*** Begin section ***

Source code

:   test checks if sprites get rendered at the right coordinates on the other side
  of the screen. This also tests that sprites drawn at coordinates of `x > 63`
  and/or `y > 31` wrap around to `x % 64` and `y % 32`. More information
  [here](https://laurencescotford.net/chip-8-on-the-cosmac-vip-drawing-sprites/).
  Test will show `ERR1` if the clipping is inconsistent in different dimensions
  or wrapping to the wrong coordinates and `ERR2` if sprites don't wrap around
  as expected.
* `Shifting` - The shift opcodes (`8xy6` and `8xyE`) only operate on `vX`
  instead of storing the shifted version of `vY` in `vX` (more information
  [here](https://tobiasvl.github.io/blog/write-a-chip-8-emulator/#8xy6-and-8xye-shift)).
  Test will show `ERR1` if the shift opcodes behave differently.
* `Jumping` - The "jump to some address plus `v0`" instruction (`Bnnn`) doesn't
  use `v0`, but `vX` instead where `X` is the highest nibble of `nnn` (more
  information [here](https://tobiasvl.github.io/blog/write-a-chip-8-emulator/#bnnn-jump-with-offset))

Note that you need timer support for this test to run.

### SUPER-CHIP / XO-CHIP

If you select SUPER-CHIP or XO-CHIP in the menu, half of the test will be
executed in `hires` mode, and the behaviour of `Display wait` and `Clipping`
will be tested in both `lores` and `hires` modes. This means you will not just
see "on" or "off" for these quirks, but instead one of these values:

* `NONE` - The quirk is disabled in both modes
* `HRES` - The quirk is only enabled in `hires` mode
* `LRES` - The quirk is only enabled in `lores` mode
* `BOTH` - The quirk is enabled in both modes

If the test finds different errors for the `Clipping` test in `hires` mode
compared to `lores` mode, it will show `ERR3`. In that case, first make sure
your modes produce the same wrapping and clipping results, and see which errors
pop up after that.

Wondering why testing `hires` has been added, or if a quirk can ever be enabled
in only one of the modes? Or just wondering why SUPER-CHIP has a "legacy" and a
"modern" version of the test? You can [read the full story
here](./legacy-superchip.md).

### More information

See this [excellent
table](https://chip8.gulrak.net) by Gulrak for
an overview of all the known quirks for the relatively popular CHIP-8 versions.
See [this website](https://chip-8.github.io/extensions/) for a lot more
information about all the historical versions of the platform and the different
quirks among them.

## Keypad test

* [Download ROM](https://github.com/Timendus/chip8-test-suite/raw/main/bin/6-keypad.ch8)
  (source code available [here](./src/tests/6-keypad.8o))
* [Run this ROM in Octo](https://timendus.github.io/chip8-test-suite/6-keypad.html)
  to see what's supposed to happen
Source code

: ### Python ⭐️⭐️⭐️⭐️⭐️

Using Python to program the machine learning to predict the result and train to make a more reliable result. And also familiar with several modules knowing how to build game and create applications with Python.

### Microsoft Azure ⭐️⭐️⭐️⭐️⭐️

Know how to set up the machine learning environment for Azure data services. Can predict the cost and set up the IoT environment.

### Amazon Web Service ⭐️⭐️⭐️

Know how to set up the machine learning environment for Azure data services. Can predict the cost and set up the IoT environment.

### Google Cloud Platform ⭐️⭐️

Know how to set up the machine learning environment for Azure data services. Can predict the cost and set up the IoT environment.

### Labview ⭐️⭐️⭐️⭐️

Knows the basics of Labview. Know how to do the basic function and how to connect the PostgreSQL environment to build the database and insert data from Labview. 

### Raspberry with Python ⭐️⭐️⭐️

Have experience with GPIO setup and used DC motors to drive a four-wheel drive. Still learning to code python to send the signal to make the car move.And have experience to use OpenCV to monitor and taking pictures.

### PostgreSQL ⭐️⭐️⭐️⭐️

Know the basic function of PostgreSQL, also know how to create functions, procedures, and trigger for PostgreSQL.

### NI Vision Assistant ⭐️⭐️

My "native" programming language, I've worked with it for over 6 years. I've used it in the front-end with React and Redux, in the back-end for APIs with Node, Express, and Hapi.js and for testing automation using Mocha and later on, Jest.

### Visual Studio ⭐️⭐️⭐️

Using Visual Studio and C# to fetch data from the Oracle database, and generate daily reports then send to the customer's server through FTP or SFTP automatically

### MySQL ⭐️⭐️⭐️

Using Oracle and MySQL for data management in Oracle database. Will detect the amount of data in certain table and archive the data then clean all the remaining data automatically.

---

*** End section ***

- Task to complete:
Give back the entries above precisely as they appear.

- Answer:
Source code

:   test checks if sprites get rendered at the right coordinates on the other side
  of the screen. This also tests that sprites drawn at coordinates of `x > 63`
  and/or `y > 31` wrap around to `x % 64` and `y % 32`. More information
  [here](https://laurencescotford.net/chip-8-on-the-cosmac-vip-drawing-sprites/).
  Test will show `ERR1` if the clipping is inconsistent in different dimensions
  or wrapping to the wrong coordinates and `ERR2` if sprites don't wrap around
  as expected.
* `Shifting` - The shift opcodes (`8xy6` and `8xyE`) only operate on `vX`
  instead of storing the shifted version of `vY` in `vX` (more information
  [here](https://tobiasvl.github.io/blog/write-a-chip-8-emulator/#8xy6-and-8xye-shift)).
  Test will show `ERR1` if the shift opcodes behave differently.
* `Jumping` - The "jump to some address plus `v0`" instruction (`Bnnn`) doesn't
  use `v0`, but `vX` instead where `X` is the highest nibble of `nnn` (more
  information [here](https://tobiasvl.github.io/blog/write-a-chip-8-emulator/#bnnn-jump-with-offset))

Note that you need timer support for this test to run.

### SUPER-CHIP / XO-CHIP

If you select SUPER-CHIP or XO-CHIP in the menu, half of the test will be
executed in `hires` mode, and the behaviour of `Display wait` and `Clipping`
will be tested in both `lores` and `hires` modes. This means you will not just
see "on" or "off" for these quirks, but instead one of these values:

* `NONE` - The quirk is disabled in both modes
* `HRES` - The quirk is only enabled in `hires` mode
* `LRES` - The quirk is only enabled in `lores` mode
* `BOTH` - The quirk is enabled in both modes

If the test finds different errors for the `Clipping` test in `hires` mode
compared to `lores` mode, it will show `ERR3`. In that case, first make sure
your modes produce the same wrapping and clipping results, and see which errors
pop up after that.

Wondering why testing `hires` has been added, or if a quirk can ever be enabled
in only one of the modes? Or just wondering why SUPER-CHIP has a "legacy" and a
"modern" version of the test? You can [read the full story
here](./legacy-superchip.md).

### More information

See this [excellent
table](https://chip8.gulrak.net) by Gulrak for
an overview of all the known quirks for the relatively popular CHIP-8 versions.
See [this website](https://chip-8.github.io/extensions/) for a lot more
information about all the historical versions of the platform and the different
quirks among them.

## Keypad test

* [Download ROM](https://github.com/Timendus/chip8-test-suite/raw/main/bin/6-keypad.ch8)
  (source code available [here](./src/tests/6-keypad.8o))
* [Run this ROM in Octo](https://timendus.github.io/chip8-test-suite/6-keypad.html)
  to see what's supposed to happen
Source code

: ### Python ⭐️⭐️⭐️⭐️⭐️

Using Python to program the machine learning to predict the result and train to make a more reliable result. And also familiar with several modules knowing how to build game and create applications with Python.

### Microsoft Azure ⭐️⭐️⭐️⭐️⭐️

Know how to set up the machine learning environment for Azure data services. Can predict the cost and set up the IoT environment.

### Amazon Web Service ⭐️⭐️⭐️

Know how to set up the machine learning environment for Azure data services. Can predict the cost and set up the IoT environment.

### Google Cloud Platform ⭐️⭐️

Know how to set up the machine learning environment for Azure data services. Can predict the cost and set up the IoT environment.

### Labview ⭐️⭐️⭐️⭐️

Knows the basics of Labview. Know how to do the basic function and how to connect the PostgreSQL environment to build the database and insert data from Labview. 

### Raspberry with Python ⭐️⭐️⭐️

Have experience with GPIO setup and used DC motors to drive a four-wheel drive. Still learning to code python to send the signal to make the car move.And have experience to use OpenCV to monitor and taking pictures.

### PostgreSQL ⭐️⭐️⭐️⭐️

Know the basic function of PostgreSQL, also know how to create functions, procedures, and trigger for PostgreSQL.

### NI Vision Assistant ⭐️⭐️

My "native" programming language, I've worked with it for over 6 years. I've used it in the front-end with React and Redux, in the back-end for APIs with Node, Express, and Hapi.js and for testing automation using Mocha and later on, Jest.

### Visual Studio ⭐️⭐️⭐️

Using Visual Studio and C# to fetch data from the Oracle database, and generate daily reports then send to the customer's server through FTP or SFTP automatically

### MySQL ⭐️⭐️⭐️

Using Oracle and MySQL for data management in Oracle database. Will detect the amount of data in certain table and archive the data then clean all the remaining data automatically.

---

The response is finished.